Write out the records in full and without alteration, setting aside their pictures.

Start of Data for this task

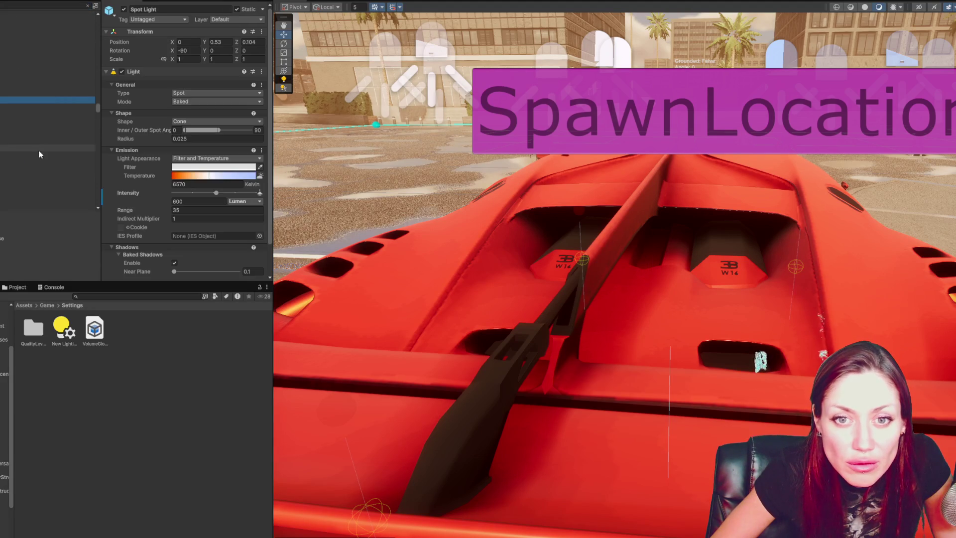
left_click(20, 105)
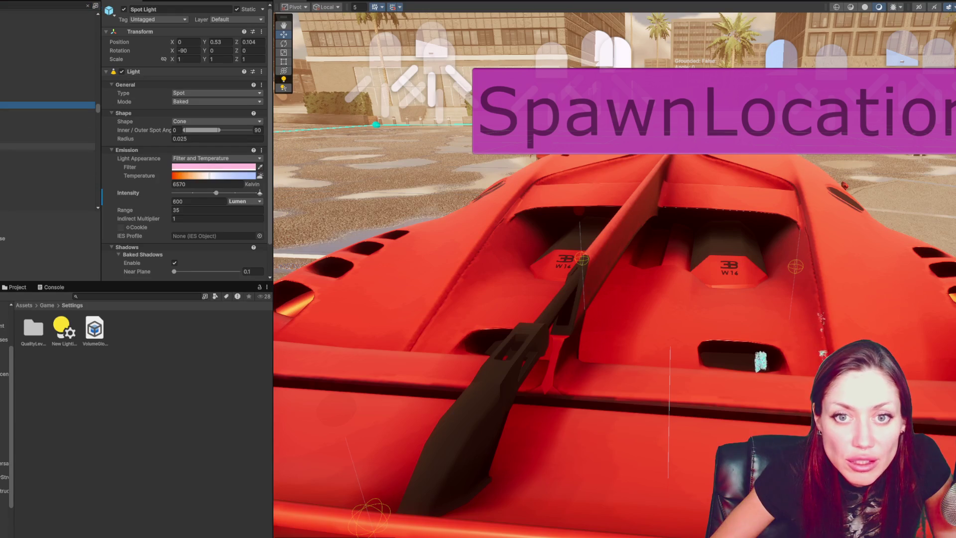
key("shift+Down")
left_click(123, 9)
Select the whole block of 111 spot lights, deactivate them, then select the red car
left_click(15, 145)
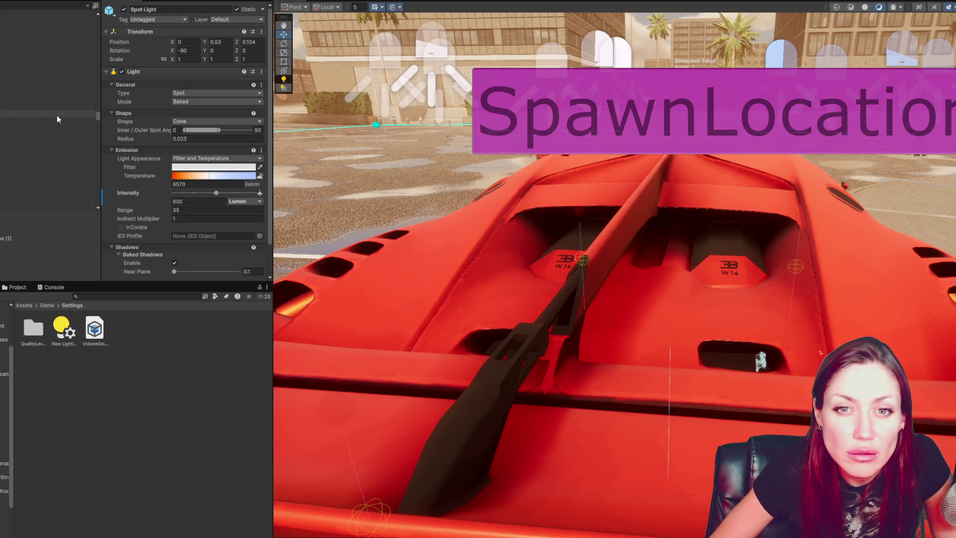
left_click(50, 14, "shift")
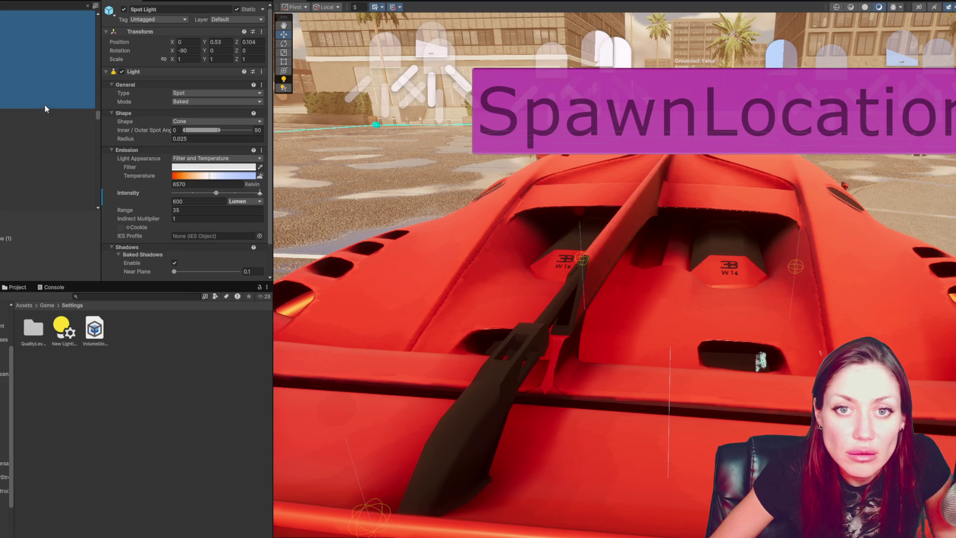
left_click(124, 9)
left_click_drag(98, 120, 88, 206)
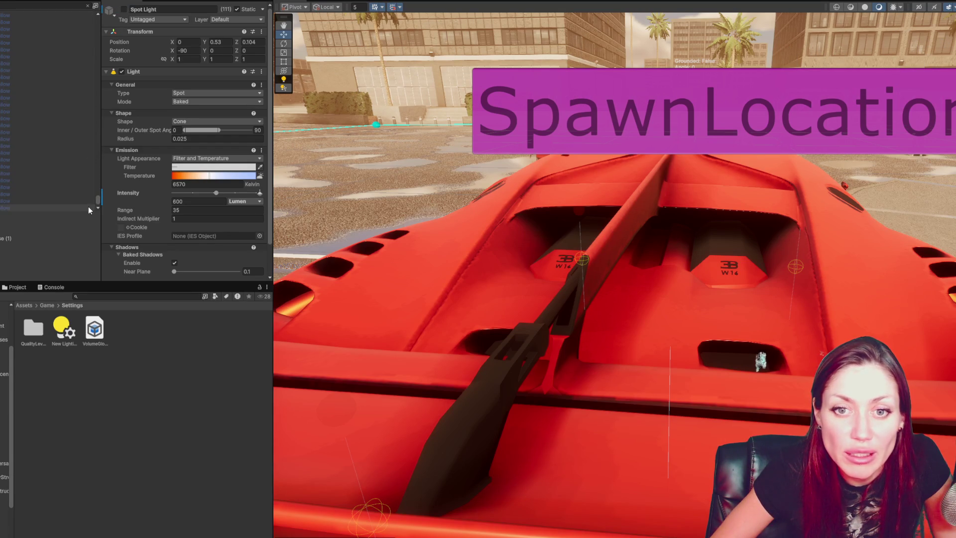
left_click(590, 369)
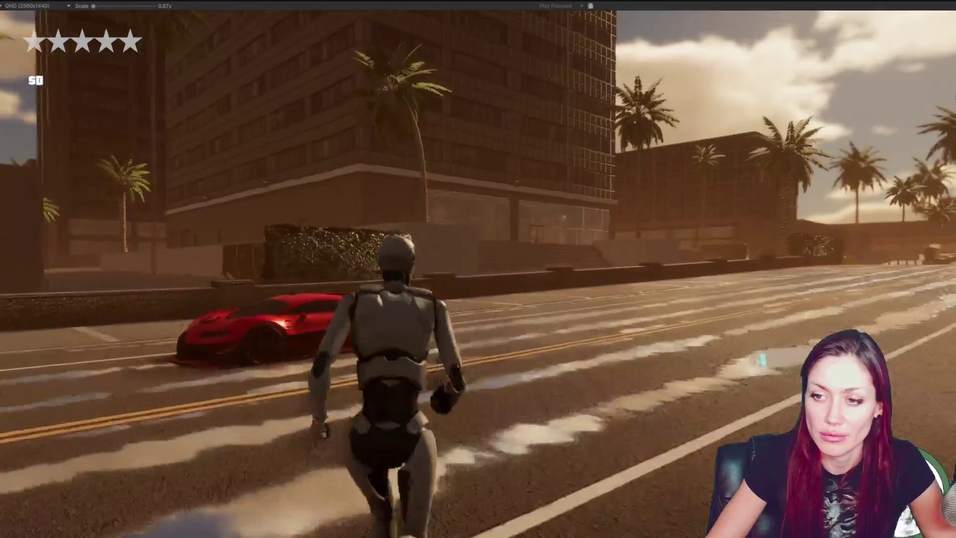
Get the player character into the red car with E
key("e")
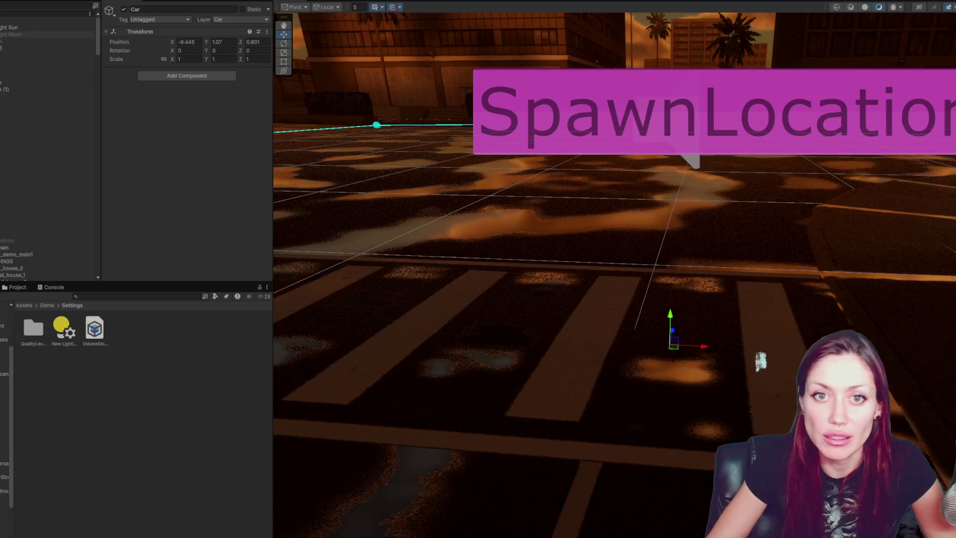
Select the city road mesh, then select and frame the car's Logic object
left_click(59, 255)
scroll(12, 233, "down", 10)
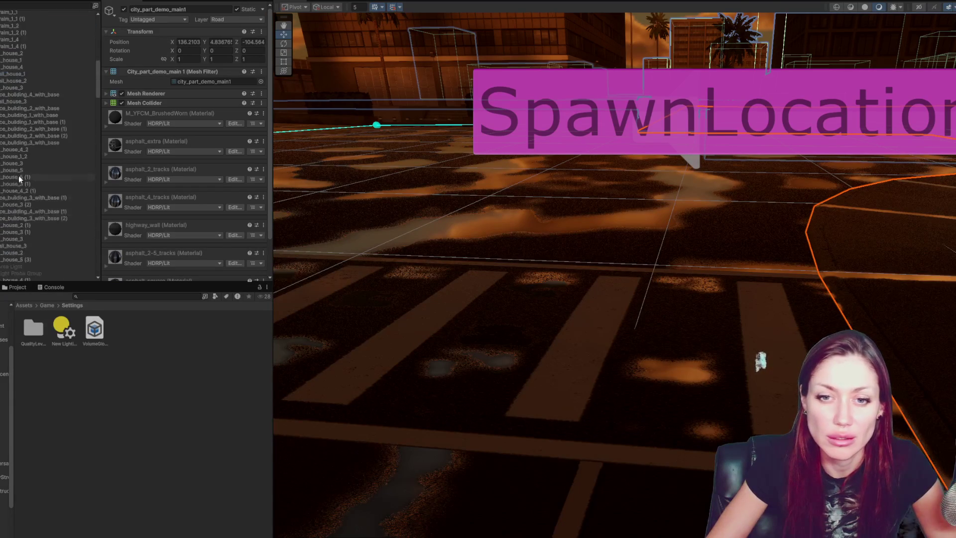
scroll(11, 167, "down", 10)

End of Data for this task

### Answer to this exercise:
left_click(20, 105)
key("shift+Down")
left_click(123, 9)
Select the whole block of 111 spot lights, deactivate them, then select the red car
left_click(15, 145)
left_click(50, 14, "shift")
left_click(124, 9)
left_click_drag(98, 120, 88, 206)
left_click(590, 369)
Get the player character into the red car with E
key("e")
Select the city road mesh, then select and frame the car's Logic object
left_click(59, 255)
scroll(12, 233, "down", 10)
scroll(11, 167, "down", 10)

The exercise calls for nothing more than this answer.